There are usually a few generic interview questions: the kind one would get asked for any customer service or administrative position:
- Why do you feel you would be suited for this job? This is an opportunity to mention your skills, training, background in the relevant sector, and general passion for the work.
- Give an example of your work with customers. Example questions call for specific anecdotal accounts. One can mention helpfulness, experience dealing with a range of people, and ability to work under pressure. Can be further specialised as Give an example of handling a difficult customer.
- Give an example of your work within a team. This can be a struggle: I struggle to simultaneously show that I can work with people and maintain independent initiative. As above, it’s good to give specific examples and definitive teamwork results.
Then there are the library/information profession specific questions:
- Why do you want to work in libraries? Nowadays it isn’t enough to like books and not be completely repugnant: libraries are often looking for people who aren't stereotypical hair-in-a-bun shushy librarians. It can also be good for males since the profession is currently dominated by females.

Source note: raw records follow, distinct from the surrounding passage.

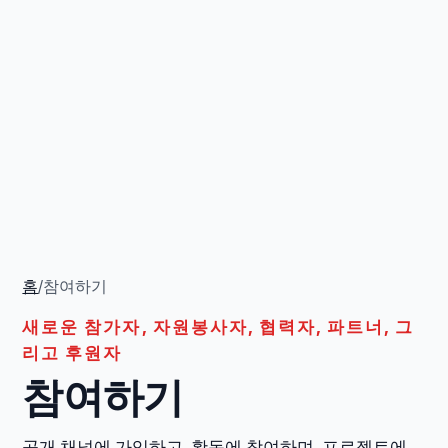
홈
/
참여하기
새로운 참가자, 자원봉사자, 협력자, 파트너, 그
리고 후원자
참여하기
공개 채널에 가입하고, 활동에 참여하며, 프로젝트에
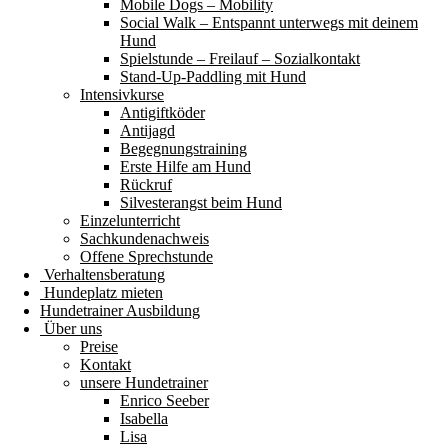
Mobile Dogs – Mobility
Social Walk – Entspannt unterwegs mit deinem
Hund
Spielstunde – Freilauf – Sozialkontakt
Stand-Up-Paddling mit Hund
Intensivkurse
Antigiftköder
Antijagd
Begegnungstraining
Erste Hilfe am Hund
Rückruf
Silvesterangst beim Hund
Einzelunterricht
Sachkundenachweis
Offene Sprechstunde
Verhaltensberatung
Hundeplatz mieten
Hundetrainer Ausbildung
Über uns
Preise
Kontakt
unsere Hundetrainer
Enrico Seeber
Isabella
Lisa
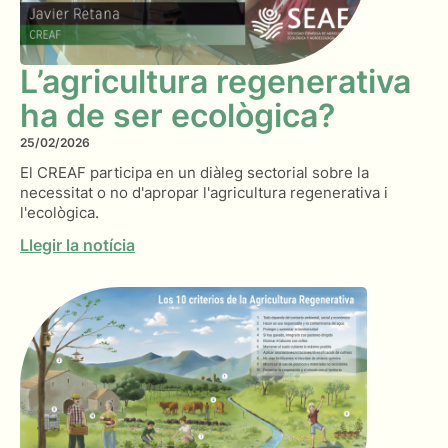
L’agricultura regenerativa
ha de ser ecològica?
25/02/2026
El CREAF participa en un diàleg sectorial sobre la
necessitat o no d'apropar l'agricultura regenerativa i
l'ecològica.
Llegir la notícia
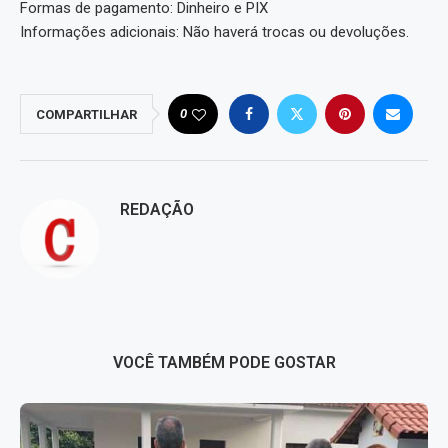
Formas de pagamento: Dinheiro e PIX
Informações adicionais: Não haverá trocas ou devoluções.
0
COMPARTILHAR
REDAÇÃO
VOCÊ TAMBÉM PODE GOSTAR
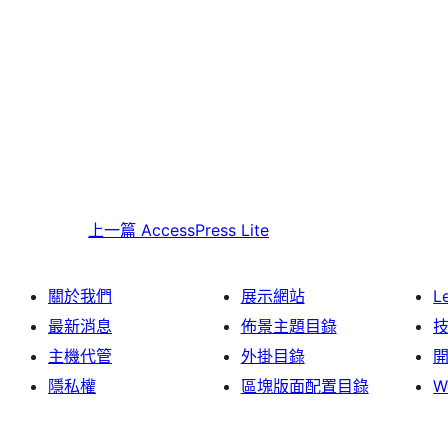
上一篇
AccessPress Lite
關於我們
展示網站
L
最新消息
佈景主題目錄
主機代管
外掛目錄
隱私權
區塊版面配置目錄
W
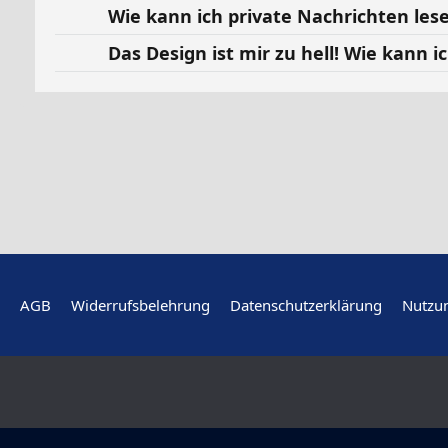
Wie kann ich private Nachrichten lese
Das Design ist mir zu hell! Wie kann i
AGB
Widerrufsbelehrung
Datenschutzerklärung
Nutzu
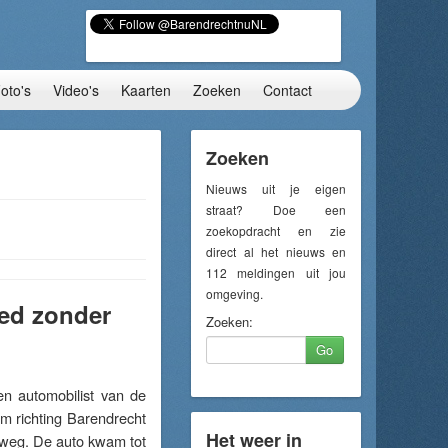
oto's
Video's
Kaarten
Zoeken
Contact
Zoeken
Nieuws uit je eigen
straat? Doe een
zoekopdracht en zie
direct al het nieuws en
112 meldingen uit jou
omgeving.
ed zonder
Zoeken:
Go
 automobilist van de
 richting Barendrecht
Het weer in
 weg. De auto kwam tot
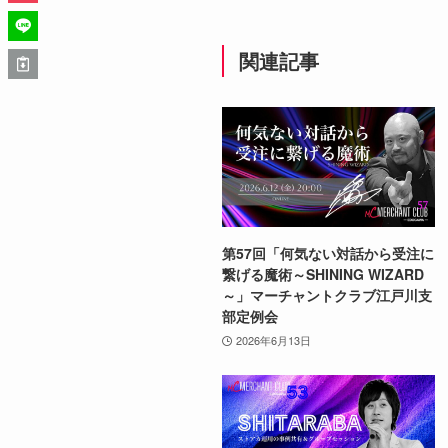
関連記事
第57回「何気ない対話から受注に
繋げる魔術～SHINING WIZARD
～」マーチャントクラブ江戸川支
部定例会
2026年6月13日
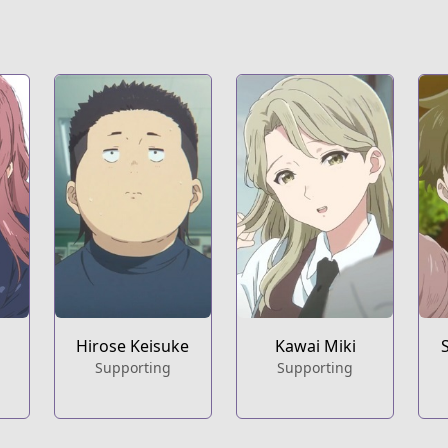
Hirose Keisuke
Kawai Miki
Supporting
Supporting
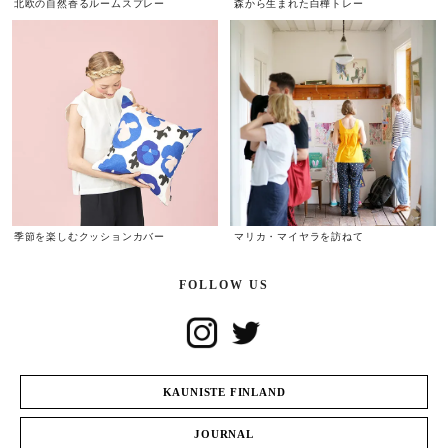
北欧の自然香るルームスプレー
森から生まれた白樺トレー
季節を楽しむクッションカバー
マリカ・マイヤラを訪ねて
FOLLOW US
KAUNISTE FINLAND
JOURNAL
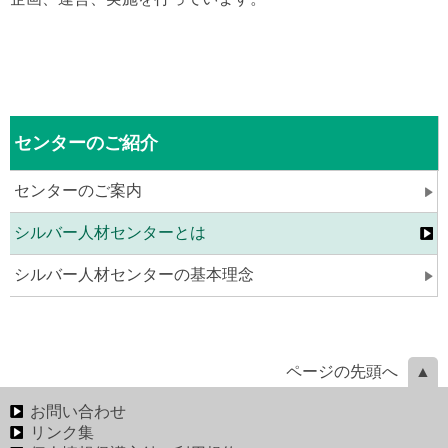
センターのご紹介
センターのご案内
シルバー人材センターとは
シルバー人材センターの基本理念
ページの先頭へ
お問い合わせ
リンク集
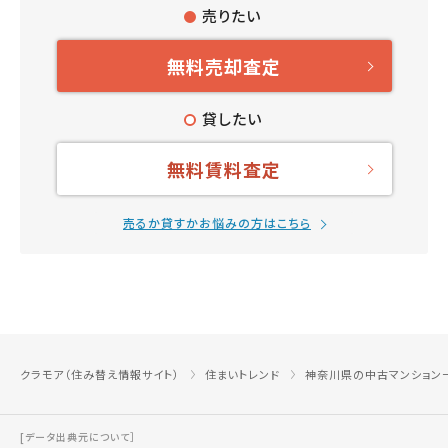
売りたい
無料売却査定
貸したい
無料賃料査定
売るか貸すかお悩みの方はこちら
クラモア（住み替え情報サイト）
住まいトレンド
神奈川県の中古マンション
[データ出典元について］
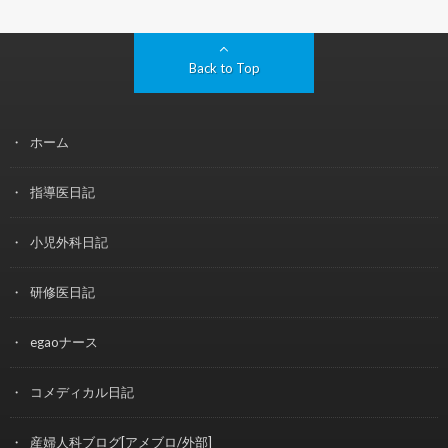
Back to Top
ホーム
指導医日記
小児外科日記
研修医日記
egaoナース
コメディカル日記
産婦人科ブログ[アメブロ/外部]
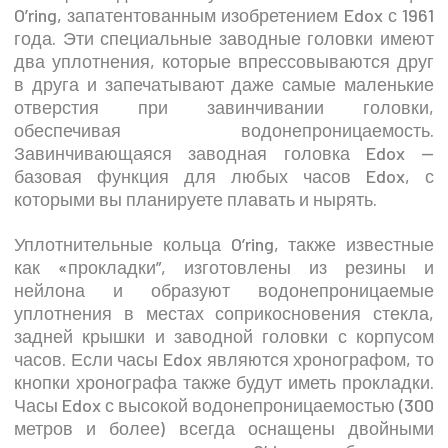
O’ring, запатентованным изобретением Edox с 1961
года. Эти специальные заводные головки имеют
два уплотнения, которые впрессовываются друг
в друга и запечатывают даже самые маленькие
отверстия при завинчивании головки,
обеспечивая водонепроницаемость.
Завинчивающаяся заводная головка Edox —
базовая функция для любых часов Edox, с
которыми вы планируете плавать и нырять.
Уплотнительные кольца O’ring, также известные
как «прокладки”, изготовлены из резины и
нейлона и образуют водонепроницаемые
уплотнения в местах соприкосновения стекла,
задней крышки и заводной головки с корпусом
часов. Если часы Edox являются хронографом, то
кнопки хронографа также будут иметь прокладки.
Часы Edox с высокой водонепроницаемостью (300
метров и более) всегда оснащены двойными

- What developments will affect libraries in the near future? In the past I have tried to field this question by mumbling something about the Internet and using the phrase ‘digital revolution’ a lot. It’s better to have specific knowledge of current developments. Check out CILIP’s Library and Information Gazette.
- What will happen to the library profession in the future? This question refers to the long-term future of libraries and the changing role of information professionals? Public librarians often tell me that they are expected to be all things to all people: to answer any question and provide any service. This is due to the growth of information as a societal commodity and librarians’ role as custodians and facilitators of that commodity.
- How would you improve libraries in the [insert sector here] sector? This requires some prior consideration – I’ve discovered from experience that plans dreamt up on the spot are rarely feasible or coherent.
- Where do you see your career in [X amount of years]? This is personal although it helps if you can show how the job you are interviewing for fits into your future plans.
Finally I was taught to always ask questions at the end of an interview – it shows your interest in the position and opens up a topic to talk about if you’re given a tour of the building or walked to the door. This is a good article about attitude and general interview tips. And though I’m sure it’s not required to memorise sections of the Dewey Decimal Classification, I found the time to do so anyway.